Figure 3. Daxx is phosphorylated by ATM in vivo and in vitro.

Figure 3

(A) H1299 cells treated with a control (C) siRNA or ATM siRNA were transfected with Flag-Daxx and treated with etoposide. Cell lysates and immunoprecipitated Flag-Daxx were examined by western blot using anti-ATM, lamin A, anti-Daxx, and anti-pS/T-Q antibodies. (B) Phosphorylation of endogenous Daxx upon DNA damage in H1299 cells treated with ATM siRNA or control siRNA. (C) ATM phosphorylates Daxx at Ser564 in vitro. Top two panels: phosphorylated Daxx was detected by autoradiography (32P-Daxx) and western blot (pS564-Daxx).
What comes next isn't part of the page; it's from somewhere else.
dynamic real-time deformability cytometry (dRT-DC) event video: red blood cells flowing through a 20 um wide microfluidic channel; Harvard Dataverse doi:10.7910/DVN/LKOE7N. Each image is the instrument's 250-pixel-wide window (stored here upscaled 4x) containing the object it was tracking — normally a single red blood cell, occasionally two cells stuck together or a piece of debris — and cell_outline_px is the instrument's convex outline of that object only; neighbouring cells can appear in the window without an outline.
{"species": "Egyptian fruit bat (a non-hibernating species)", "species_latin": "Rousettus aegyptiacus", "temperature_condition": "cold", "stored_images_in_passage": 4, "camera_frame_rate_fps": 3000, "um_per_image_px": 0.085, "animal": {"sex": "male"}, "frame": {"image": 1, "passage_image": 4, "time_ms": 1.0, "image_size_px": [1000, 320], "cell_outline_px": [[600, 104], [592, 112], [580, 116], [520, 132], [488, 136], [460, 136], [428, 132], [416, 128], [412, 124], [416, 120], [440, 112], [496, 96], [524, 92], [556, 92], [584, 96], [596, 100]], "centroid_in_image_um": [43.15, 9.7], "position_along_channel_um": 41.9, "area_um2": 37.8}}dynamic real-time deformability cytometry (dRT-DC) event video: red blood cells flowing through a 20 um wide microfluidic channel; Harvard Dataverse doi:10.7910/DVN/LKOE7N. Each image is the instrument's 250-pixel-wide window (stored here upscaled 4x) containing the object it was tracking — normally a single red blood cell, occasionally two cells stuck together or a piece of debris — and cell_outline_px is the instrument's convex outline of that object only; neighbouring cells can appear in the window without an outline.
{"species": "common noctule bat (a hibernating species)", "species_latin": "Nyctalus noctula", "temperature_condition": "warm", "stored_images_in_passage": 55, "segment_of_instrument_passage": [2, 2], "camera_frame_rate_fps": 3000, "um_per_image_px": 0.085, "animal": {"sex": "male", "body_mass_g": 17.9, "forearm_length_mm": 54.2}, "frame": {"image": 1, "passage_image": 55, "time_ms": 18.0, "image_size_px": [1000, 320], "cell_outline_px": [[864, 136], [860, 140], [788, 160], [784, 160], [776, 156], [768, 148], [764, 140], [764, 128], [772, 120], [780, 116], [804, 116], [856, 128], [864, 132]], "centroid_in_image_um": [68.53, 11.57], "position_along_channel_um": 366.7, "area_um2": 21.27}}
Bottom two panels: input of ATM and Daxx proteins were analyzed by western blot and Coomassie Blue staining, respectively. (D) H1299 cells transfected with the GFP-Daxx were untreated (0) or treated with ETP for 1 or 4 h. Endogenous PML was detected by anti-PML antibody and Texas Red-labeled secondary antibody. Images were captured using confocal microscopy. (E) H1299 cells were transfected with Flag-Daxx or Flag-Daxx S564A. Cells were stained with anti-Flag and anti-PML antibodies.